Passage shown ->
Sanofi takes a more subdued approach by unloading older products

Sanofi CEO Chris Viehbacher

While other companies are hiving off large pieces of their operations to get fit and focused, Sanofi has decided just to clean out its closet. By selling off a number of older products, it can make room for the kind of bolt-on deals CEO Chris Viehbacher on Tuesday said interest him.

Sources tell Reuters that Sanofi ($SNY) has been working for several months with advisor Evercore Partners, which is out pitching a portfolio of Sanofi's "mature" drug products to generic drugmakers and specialty pharma companies. Those in the know told the news service that the drugs generate in the neighborhood of $3.7 billion in annual sales all together and Sanofi figures it can sell them for twice that.

During an earning call with reporters Tuesday, Viehbacher said he wasn't interested in getting into the kind of major asset swaps, sales and pickups that many of his peers are in the process of making, Bloomberg reported. He dodged questions about the fact that Sanofi's name has come up as a possible white-knight buyer for Allegan ($AGN), which is trying to elude a $45.7 billion buyout by slash-and-burn specialist Valeant Pharmaceuticals ($VRX).

Task set ->
1 – Edit the Sanofi article by rewriting everything from "Sanofi takes a" down to "said interest him.", and replace "closet" with "cupboard".
2 – According to the Sanofi article, why is Sanofi selling off a number of its older products? Answer in one to three sentences.
3 – Using the Sanofi article, mark each statement below yes or no, and quote the words that decide it.
(a) Sanofi has been working with Evercore Partners for several months.
(b) The mature drug products bring in about $7.4 billion in annual sales all together.
(c) Viehbacher addressed questions about Sanofi being named as a possible white-knight buyer.

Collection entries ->
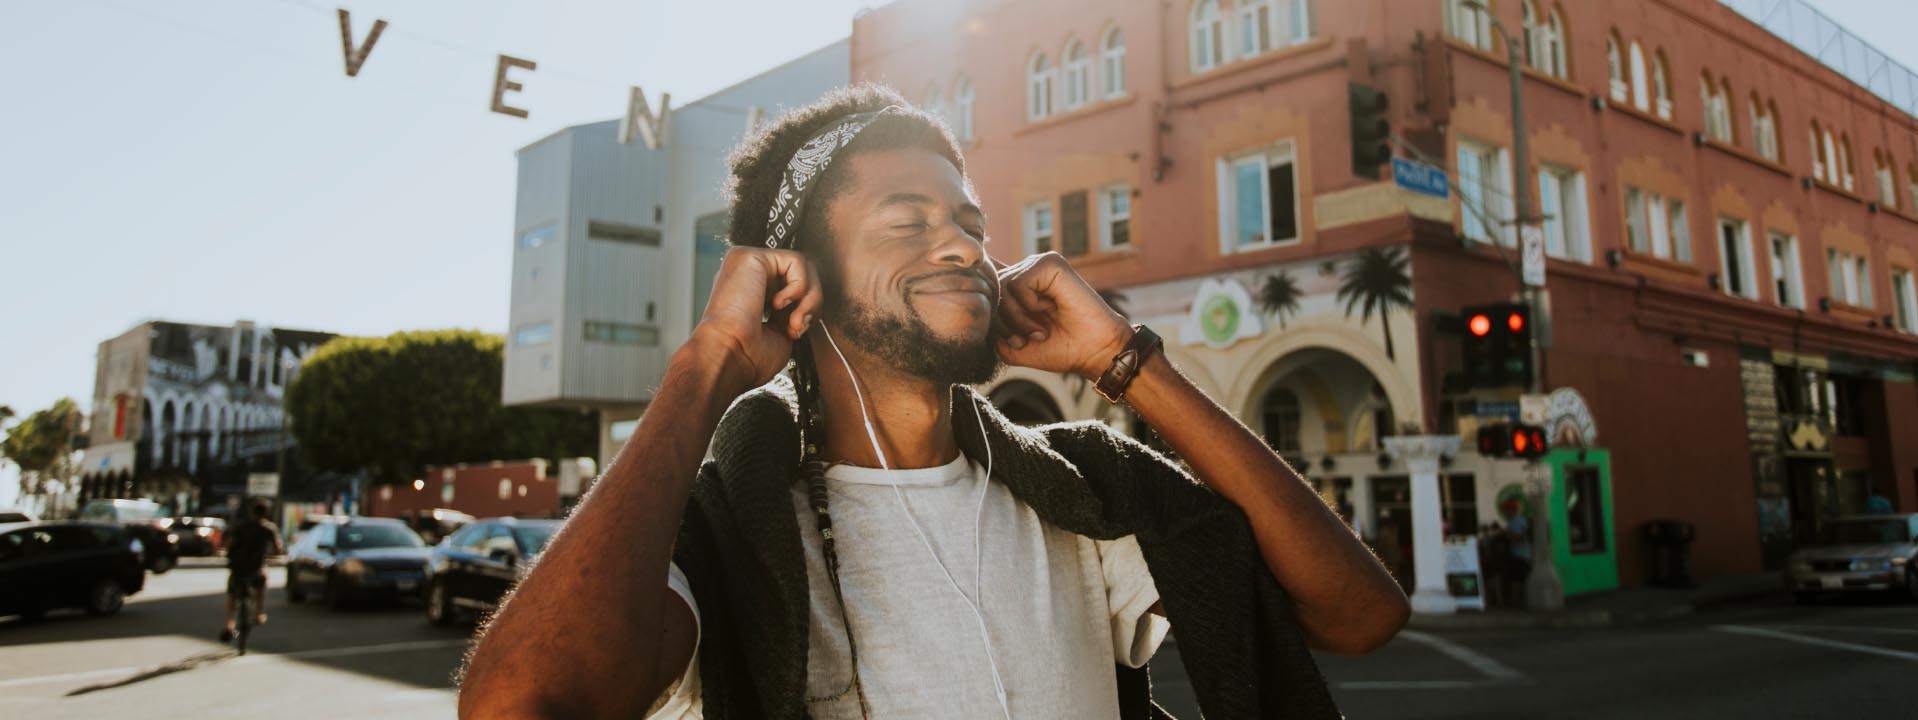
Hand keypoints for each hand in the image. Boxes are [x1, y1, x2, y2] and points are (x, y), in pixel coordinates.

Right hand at [686, 247, 824, 391]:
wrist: (728, 356)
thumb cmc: (748, 355)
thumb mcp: (782, 331)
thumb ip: (796, 311)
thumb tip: (810, 302)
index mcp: (753, 292)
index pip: (794, 286)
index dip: (806, 308)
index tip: (797, 332)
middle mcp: (749, 276)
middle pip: (803, 274)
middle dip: (811, 303)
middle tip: (798, 327)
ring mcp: (748, 264)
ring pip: (803, 266)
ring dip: (808, 298)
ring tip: (793, 321)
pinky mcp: (749, 256)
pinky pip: (795, 260)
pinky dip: (798, 286)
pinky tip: (779, 304)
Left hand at [992, 252, 1131, 378]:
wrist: (1093, 351)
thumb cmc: (1058, 349)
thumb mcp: (1013, 347)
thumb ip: (990, 329)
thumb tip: (976, 305)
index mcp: (1016, 287)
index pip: (985, 281)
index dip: (982, 299)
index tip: (994, 323)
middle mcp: (1025, 272)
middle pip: (989, 288)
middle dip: (1001, 321)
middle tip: (1024, 339)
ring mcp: (1038, 265)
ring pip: (1001, 286)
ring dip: (1015, 317)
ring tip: (1037, 331)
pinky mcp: (1051, 263)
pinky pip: (1018, 282)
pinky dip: (1027, 306)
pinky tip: (1046, 313)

Solutions ->
1 –
Sanofi takes a more subdued approach by unloading older products

Sanofi CEO Chris Viehbacher

While other companies are hiving off large pieces of their operations to get fit and focused, Sanofi has decided just to clean out its cupboard. By selling off a number of older products, it can make room for the kind of bolt-on deals CEO Chris Viehbacher on Tuesday said interest him.

2 – Selling the older products lets Sanofi make room for bolt-on deals. CEO Chris Viehbacher said on Tuesday that this kind of deal interests him.

3 –
(a) Yes: "has been working for several months with advisor Evercore Partners"
(b) No: "the drugs generate in the neighborhood of $3.7 billion in annual sales all together"
(c) No: "He dodged questions about the fact that Sanofi's name has come up as a possible white-knight buyer"